Yahoo's board said Friday it was creating a committee of independent directors and hiring some economic advisors in its long-running restructuring effort.
The company said it had tapped Goldman Sachs, JP Morgan and PJT Partners for financial advice, while law firm Cravath, Swaine and Moore LLP would provide legal help.
Media reports had suggested the company could sell its core Internet business and that potential suitors might include telecom giant Verizon, which recently also acquired AOL, and Rupert Murdoch's News Corp.
Such a sale would leave Yahoo's multibillion-dollar holdings in Chinese Internet firm Alibaba in a separate entity.
Yahoo has come under extraordinary pressure from large shareholders who are increasingly worried about the company's decreasing revenue.
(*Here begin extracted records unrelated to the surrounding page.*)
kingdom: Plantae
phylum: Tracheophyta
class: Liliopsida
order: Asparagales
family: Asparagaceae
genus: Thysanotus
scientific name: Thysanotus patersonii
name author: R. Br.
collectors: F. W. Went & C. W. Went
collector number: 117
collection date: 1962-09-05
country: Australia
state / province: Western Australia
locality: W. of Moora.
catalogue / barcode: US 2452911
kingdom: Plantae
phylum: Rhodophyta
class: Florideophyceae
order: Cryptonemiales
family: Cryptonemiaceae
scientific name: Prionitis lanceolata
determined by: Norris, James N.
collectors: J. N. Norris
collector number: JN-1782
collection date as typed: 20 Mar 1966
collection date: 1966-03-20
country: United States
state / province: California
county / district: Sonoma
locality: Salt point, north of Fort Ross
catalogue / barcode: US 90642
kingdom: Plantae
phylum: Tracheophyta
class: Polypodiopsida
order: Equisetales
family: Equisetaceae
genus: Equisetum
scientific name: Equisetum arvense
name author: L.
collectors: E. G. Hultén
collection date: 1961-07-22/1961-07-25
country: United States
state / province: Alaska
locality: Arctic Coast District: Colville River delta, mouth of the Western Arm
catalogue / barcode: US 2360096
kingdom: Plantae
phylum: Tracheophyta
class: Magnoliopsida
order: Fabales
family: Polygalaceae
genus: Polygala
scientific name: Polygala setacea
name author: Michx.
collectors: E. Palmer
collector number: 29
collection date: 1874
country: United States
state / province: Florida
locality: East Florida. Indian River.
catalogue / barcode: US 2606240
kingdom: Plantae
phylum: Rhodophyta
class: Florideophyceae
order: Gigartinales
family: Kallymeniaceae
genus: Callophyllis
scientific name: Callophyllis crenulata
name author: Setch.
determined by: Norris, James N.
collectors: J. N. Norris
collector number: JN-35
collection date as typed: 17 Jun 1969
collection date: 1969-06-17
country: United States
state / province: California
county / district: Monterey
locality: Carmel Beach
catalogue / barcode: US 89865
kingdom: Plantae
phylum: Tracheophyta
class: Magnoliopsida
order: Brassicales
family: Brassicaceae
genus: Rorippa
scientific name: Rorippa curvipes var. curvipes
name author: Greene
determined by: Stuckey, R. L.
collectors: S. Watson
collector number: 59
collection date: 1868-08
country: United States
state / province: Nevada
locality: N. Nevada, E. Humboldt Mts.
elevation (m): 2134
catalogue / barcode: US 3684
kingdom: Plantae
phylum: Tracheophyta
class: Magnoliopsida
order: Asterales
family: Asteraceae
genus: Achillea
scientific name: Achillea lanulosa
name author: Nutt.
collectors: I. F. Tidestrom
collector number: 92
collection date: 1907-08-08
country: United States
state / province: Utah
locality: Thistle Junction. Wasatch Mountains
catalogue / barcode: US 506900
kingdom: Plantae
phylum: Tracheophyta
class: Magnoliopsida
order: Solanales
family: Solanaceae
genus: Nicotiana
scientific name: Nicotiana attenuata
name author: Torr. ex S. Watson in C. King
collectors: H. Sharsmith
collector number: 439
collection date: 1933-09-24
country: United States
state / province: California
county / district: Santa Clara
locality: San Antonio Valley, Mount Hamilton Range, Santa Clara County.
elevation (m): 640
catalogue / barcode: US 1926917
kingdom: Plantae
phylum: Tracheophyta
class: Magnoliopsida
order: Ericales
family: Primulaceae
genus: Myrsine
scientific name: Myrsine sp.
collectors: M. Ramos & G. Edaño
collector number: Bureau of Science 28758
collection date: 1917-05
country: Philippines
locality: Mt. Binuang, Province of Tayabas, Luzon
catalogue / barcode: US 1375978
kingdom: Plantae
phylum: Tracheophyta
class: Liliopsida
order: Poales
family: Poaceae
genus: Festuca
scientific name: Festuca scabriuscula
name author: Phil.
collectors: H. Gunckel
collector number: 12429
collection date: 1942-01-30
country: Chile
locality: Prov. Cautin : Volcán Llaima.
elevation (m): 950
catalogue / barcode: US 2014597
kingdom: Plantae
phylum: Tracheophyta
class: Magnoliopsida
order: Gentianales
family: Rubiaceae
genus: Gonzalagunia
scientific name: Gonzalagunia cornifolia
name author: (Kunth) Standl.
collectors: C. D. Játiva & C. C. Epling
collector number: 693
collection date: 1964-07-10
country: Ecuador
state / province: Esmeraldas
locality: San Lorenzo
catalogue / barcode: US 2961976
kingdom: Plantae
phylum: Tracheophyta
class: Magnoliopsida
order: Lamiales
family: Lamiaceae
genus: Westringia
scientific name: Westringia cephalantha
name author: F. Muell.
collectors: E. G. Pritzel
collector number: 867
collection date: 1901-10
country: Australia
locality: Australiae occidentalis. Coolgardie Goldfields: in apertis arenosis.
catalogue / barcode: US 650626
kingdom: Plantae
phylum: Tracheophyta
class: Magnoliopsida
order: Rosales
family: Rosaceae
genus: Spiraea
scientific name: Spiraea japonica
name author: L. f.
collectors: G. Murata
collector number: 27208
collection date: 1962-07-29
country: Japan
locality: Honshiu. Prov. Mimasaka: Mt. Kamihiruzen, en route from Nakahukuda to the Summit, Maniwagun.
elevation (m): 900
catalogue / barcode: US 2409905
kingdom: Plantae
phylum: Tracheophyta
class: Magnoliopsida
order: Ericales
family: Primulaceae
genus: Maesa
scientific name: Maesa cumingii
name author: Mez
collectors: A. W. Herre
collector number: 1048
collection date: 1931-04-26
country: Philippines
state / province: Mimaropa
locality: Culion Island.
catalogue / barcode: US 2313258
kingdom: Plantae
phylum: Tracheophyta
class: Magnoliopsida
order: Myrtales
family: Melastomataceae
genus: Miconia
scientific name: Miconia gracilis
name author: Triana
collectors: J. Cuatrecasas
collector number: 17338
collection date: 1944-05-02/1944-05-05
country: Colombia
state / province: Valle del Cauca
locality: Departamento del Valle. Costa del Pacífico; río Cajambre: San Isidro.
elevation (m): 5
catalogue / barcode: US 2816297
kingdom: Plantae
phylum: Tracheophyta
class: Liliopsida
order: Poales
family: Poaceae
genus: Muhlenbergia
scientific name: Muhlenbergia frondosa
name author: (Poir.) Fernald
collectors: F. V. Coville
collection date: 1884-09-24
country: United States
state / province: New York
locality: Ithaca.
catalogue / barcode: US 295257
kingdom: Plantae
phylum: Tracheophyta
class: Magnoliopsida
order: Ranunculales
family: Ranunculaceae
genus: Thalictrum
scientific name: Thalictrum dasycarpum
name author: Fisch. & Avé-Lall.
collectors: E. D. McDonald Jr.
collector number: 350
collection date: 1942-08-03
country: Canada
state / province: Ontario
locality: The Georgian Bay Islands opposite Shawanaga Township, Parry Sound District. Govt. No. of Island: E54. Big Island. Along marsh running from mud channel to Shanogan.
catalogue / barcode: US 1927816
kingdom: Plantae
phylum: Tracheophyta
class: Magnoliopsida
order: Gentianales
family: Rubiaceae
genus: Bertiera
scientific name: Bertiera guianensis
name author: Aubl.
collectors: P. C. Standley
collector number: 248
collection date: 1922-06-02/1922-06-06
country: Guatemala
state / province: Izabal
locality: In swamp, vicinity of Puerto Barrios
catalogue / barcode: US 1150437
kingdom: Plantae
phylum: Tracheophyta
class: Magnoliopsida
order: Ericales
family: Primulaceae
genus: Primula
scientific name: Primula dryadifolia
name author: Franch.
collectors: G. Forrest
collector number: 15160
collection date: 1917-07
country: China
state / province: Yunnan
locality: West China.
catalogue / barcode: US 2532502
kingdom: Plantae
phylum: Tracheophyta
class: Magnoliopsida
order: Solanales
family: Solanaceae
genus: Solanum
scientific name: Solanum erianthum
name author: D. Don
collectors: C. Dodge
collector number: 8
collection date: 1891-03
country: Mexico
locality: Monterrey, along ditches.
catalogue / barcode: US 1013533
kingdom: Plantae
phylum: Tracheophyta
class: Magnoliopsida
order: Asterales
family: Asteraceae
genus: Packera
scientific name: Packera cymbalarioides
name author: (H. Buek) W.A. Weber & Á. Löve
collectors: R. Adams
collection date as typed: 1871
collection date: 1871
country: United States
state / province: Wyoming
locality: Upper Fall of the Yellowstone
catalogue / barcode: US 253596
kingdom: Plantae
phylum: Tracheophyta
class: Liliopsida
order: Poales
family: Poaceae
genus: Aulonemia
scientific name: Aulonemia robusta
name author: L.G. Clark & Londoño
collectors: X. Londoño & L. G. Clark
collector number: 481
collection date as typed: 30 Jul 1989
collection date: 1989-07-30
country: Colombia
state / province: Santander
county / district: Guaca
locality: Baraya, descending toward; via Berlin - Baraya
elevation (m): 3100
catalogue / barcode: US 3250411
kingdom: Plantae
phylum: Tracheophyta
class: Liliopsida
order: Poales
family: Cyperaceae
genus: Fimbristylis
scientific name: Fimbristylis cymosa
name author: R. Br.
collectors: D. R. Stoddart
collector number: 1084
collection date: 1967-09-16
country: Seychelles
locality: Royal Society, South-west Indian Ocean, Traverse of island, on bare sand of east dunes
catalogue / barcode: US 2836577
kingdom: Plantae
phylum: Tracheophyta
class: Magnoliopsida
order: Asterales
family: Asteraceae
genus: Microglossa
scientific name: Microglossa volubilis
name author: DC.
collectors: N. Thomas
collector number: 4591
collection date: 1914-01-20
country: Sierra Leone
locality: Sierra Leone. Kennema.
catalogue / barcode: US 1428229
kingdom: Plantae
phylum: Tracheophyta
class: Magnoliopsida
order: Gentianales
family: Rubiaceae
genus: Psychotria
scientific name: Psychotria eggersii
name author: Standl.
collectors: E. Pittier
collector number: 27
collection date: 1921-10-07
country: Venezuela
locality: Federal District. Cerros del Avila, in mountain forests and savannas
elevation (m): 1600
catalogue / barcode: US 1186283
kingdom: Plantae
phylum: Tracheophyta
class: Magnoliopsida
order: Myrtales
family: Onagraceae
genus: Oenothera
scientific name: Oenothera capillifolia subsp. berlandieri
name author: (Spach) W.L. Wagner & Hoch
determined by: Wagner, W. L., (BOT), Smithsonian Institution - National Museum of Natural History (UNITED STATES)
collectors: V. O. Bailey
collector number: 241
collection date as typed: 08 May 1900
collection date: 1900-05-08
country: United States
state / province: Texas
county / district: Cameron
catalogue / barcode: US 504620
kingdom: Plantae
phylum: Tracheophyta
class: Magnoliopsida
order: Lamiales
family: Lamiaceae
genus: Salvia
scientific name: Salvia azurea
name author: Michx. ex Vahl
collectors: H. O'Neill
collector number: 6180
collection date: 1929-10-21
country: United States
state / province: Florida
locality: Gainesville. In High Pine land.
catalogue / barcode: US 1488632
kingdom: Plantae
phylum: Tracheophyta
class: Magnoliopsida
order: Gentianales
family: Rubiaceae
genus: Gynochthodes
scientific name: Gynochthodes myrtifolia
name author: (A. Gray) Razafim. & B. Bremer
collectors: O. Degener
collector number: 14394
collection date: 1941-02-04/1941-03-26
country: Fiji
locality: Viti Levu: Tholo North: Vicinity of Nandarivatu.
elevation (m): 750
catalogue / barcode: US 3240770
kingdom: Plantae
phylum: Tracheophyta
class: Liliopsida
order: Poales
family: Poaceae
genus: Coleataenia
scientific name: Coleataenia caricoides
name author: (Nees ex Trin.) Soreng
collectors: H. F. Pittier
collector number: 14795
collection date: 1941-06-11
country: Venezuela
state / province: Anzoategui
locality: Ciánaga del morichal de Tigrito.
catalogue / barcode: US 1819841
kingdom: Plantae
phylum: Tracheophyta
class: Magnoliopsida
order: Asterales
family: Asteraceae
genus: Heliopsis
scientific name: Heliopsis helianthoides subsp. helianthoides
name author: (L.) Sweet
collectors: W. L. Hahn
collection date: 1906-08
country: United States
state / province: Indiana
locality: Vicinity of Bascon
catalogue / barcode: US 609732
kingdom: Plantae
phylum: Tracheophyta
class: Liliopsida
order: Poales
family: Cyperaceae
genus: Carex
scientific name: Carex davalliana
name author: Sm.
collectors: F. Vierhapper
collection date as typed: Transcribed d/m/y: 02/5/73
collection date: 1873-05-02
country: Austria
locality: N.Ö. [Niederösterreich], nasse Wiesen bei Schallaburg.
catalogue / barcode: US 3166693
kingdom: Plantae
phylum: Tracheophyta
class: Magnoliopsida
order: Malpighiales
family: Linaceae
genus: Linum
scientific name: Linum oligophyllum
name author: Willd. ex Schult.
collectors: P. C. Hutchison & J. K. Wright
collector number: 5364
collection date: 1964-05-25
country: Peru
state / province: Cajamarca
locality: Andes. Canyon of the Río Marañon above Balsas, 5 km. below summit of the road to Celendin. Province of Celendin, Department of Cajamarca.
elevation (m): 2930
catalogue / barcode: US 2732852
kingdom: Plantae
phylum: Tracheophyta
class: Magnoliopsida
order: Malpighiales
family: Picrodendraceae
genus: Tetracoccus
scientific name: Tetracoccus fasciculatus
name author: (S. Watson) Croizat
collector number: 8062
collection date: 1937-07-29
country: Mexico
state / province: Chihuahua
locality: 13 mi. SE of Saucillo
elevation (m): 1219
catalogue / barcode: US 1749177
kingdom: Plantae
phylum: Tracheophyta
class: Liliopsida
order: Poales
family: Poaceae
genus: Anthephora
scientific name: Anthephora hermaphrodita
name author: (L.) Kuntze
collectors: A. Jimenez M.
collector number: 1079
In fact, turnover has declined for three and a half years now under CEO Marissa Mayer.
While Yahoo is still one of the best-known names on the Internet and is used by around a billion people, it has fallen behind Google in its online search segment and has lost ground in online advertising.
The firm said earlier this month it was cutting 15 percent of its workforce globally, which, it said, "would mean closing some digital media operation."